CreepRegime
plain-language theorem explainer
The CreepRegime inductive enumerates the five stages of material creep under Recognition Science, with each stage tied to a rung on the phi-ladder where adjacent strain-rate ratios equal phi. Materials modelers working from configDim = 5 would cite it when classifying failure sequences. The declaration is a direct inductive type with automatic Fintype derivation, enabling downstream cardinality and enumeration results.
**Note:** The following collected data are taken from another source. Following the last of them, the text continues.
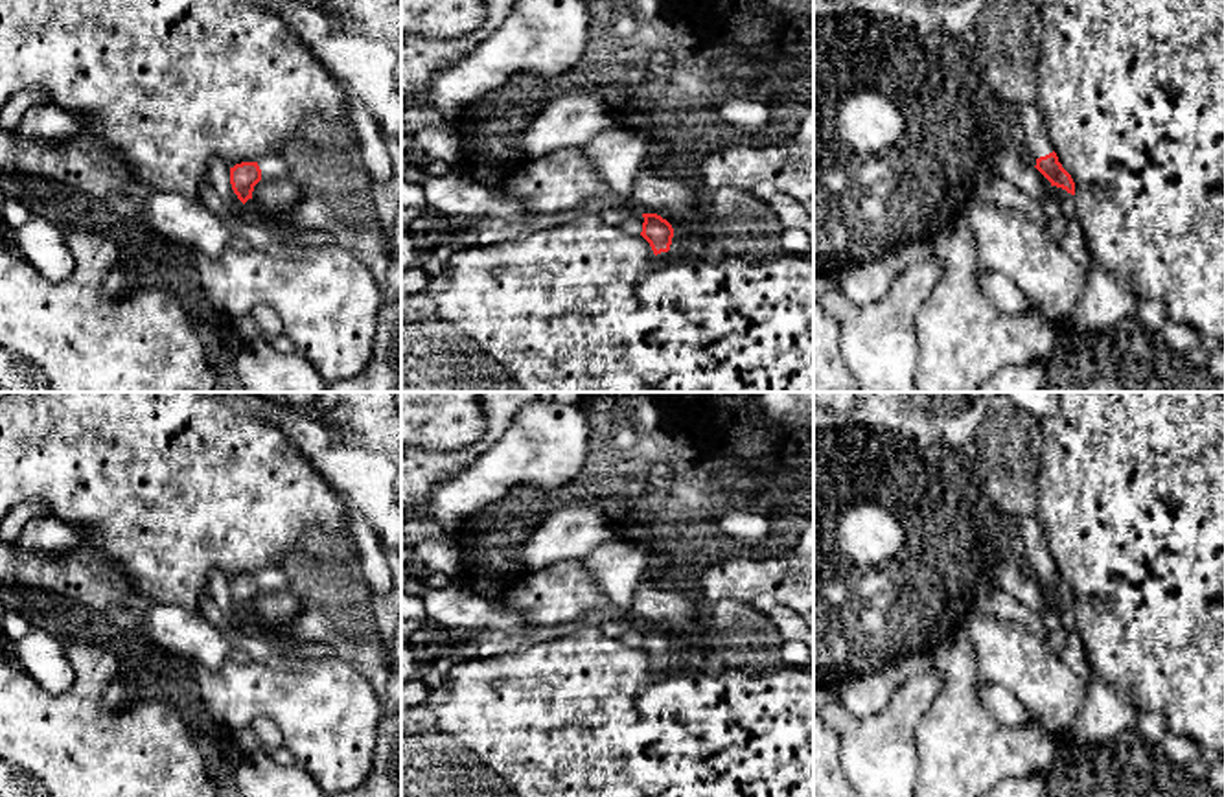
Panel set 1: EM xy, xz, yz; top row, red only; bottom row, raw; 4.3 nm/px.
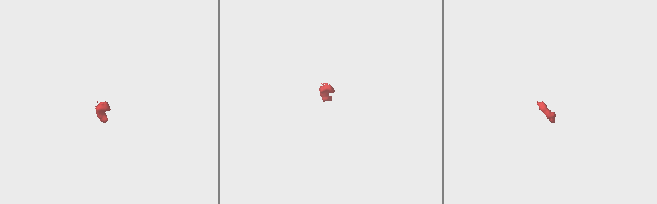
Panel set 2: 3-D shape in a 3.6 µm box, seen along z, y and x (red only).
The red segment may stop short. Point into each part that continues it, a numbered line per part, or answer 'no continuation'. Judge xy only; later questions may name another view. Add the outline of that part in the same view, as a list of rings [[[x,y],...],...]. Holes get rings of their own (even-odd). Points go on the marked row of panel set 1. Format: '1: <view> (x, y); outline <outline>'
1: xy (271, 168); outline [[[265,158],[258,162],[260,169],[261,169],[261,177],[265,179],[280,179],[283,177],[287,171],[280,166],[278,158]]]

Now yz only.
1: yz (1031, 120); outline [[[1036,101],[1018,109],[1014,114],[1025,134],[1025,147],[1031,151],[1034,160],[1055,151],[1049,140],[1044,112]]]

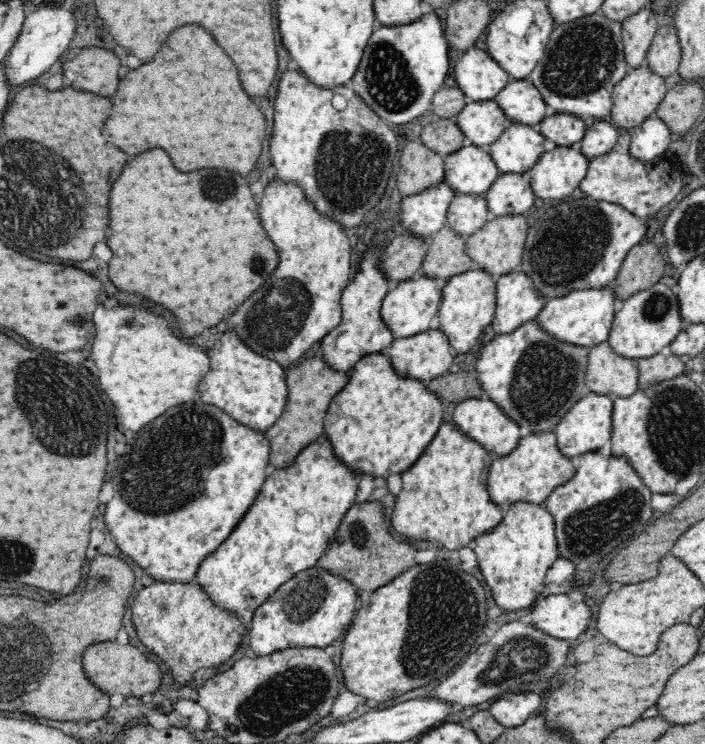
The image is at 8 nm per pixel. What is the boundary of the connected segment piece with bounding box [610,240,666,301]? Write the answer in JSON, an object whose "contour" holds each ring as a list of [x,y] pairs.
{"contour":[[[642,241],[628,252],[617,278],[610,287],[615,298],[624,301],[640,290],[658,283],[665,273],[665,262],[660,248],[652,242]]]}

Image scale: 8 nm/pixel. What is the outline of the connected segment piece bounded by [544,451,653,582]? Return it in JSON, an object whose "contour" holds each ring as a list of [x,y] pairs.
{"contour":[[[600,451],[586,452],[578,456],[575,463],[574,477],[567,484],[557,487],[544,506],[555,522],[559,556],[570,560],[578,572],[584,572],[580,576],[586,576],[586,578],[576,578],[578,582],[592,582],[594,578],[594,572],[590,570],[592,564],[598,564],[606,554],[614,552],[626,540],[632,541],[645,530],[648,520],[652,518],[651,497],[653,493],[648,491],[642,479],[638,477],[625,458],[615,456],[604,458]]]}

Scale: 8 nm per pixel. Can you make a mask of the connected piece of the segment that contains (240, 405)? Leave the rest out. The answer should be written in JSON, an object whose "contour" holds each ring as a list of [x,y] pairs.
{"contour":[[[226,332],[210,356],[210,372],[200,382],[204,404],[223,410],[240,424],[265,432],[282,416],[288,396],[287,374],[284,367],[267,356],[260,356],[238,340],[234,332]]]}

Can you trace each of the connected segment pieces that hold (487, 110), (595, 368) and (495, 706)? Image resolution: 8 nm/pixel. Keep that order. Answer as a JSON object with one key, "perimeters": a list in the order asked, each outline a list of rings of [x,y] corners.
{"perimeters":[[[[494,98],[486,102],[468,102],[454,121],[464,133],[467,144],[483,148],[496,143],[512,124]]],[[[606,340],[589,349],[585,374],[589,392],[626,398],[638,390],[637,359],[618,356]]],[[[516,692],[496,698],[488,710],[502,726],[512,728],[536,715],[541,704],[541,696],[534,692]]]]}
Claim. An inductive type with five constructors corresponding to the transient, steady-state, accelerating, ductile-brittle transition, and fracture phases of creep, equipped with decidable equality and finite-type structure.
background
In this module creep is partitioned into five regimes that match configDim D = 5. Each regime receives a characteristic strain rate one rung higher on the phi-ladder, enforcing the adjacent-regime ratio phi. The module imports Constants to access phi and states the regimes directly as an inductive type. The module documentation records: 'Materials creep proceeds through five canonical regimes (= configDim D = 5): primary (transient), secondary (steady-state), tertiary (accelerating), ductile-brittle transition, and final fracture. Each regime's characteristic strain rate sits one rung up the φ-ladder: adjacent-regime rate ratio = φ.'
proof idea
The declaration is a direct inductive definition listing the five constructors, followed by deriving clauses for DecidableEq, Repr, BEq, and Fintype. No lemmas or tactics are invoked; the Fintype instance is generated automatically.
why it matters
This definition supplies the type for CreepRegimeCert, which asserts Fintype.card = 5 together with the phi-ratio property on strain rates. It realizes the configDim = 5 requirement in the materials section and supplies the enumeration needed for the counting theorem creepRegime_count. The construction sits inside the broader Recognition Science treatment that derives material behavior from the phi-ladder and the forcing chain.